WHAT THIS TASK INVOLVES >> A line qualifies if it holds the string "delete". Copy every qualifying line from the records.

Saved entries >>

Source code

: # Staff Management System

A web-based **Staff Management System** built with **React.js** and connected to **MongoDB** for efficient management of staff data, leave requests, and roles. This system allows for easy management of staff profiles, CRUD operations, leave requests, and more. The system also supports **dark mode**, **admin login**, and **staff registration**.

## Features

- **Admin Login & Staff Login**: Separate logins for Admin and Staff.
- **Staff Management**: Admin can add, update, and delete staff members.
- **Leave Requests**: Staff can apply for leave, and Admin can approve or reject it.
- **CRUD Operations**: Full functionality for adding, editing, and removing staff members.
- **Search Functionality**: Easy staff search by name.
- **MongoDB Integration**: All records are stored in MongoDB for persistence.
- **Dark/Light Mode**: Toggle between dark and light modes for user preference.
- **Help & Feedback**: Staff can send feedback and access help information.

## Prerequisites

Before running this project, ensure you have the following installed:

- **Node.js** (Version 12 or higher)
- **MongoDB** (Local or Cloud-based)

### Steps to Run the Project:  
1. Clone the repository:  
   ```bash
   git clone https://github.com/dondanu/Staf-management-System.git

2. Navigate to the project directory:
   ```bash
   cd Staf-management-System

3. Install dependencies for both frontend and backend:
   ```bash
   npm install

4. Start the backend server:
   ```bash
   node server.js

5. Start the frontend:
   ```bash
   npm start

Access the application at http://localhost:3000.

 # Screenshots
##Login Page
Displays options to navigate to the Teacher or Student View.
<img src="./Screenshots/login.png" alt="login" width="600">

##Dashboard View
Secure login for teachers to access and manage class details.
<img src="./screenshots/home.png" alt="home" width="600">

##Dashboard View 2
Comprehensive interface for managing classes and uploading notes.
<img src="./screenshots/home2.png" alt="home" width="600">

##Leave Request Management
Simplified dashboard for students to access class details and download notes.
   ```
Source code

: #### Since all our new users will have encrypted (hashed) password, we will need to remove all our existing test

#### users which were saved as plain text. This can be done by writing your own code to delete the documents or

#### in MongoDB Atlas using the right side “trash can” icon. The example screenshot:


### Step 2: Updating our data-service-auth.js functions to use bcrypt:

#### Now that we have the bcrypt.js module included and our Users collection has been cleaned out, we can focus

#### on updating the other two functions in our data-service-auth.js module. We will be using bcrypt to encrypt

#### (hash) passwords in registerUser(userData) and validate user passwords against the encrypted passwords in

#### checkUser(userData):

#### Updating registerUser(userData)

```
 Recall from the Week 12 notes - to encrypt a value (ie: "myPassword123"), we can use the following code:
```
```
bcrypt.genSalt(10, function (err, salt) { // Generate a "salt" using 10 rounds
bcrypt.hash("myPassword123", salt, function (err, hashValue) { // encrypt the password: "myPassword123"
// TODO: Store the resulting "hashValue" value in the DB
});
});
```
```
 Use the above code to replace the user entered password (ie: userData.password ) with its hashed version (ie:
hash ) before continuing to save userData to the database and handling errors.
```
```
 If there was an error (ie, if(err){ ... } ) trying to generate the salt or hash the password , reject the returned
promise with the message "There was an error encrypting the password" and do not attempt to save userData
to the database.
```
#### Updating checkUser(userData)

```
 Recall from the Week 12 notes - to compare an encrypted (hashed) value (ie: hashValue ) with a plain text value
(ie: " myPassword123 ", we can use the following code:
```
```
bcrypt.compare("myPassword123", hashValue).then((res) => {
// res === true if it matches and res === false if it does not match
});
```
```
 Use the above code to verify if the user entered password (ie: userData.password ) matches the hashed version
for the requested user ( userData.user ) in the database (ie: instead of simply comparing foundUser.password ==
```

EXERCISE OUTPUT >>
- **Staff Management**: Admin can add, update, and delete staff members.
#### users which were saved as plain text. This can be done by writing your own code to delete the documents or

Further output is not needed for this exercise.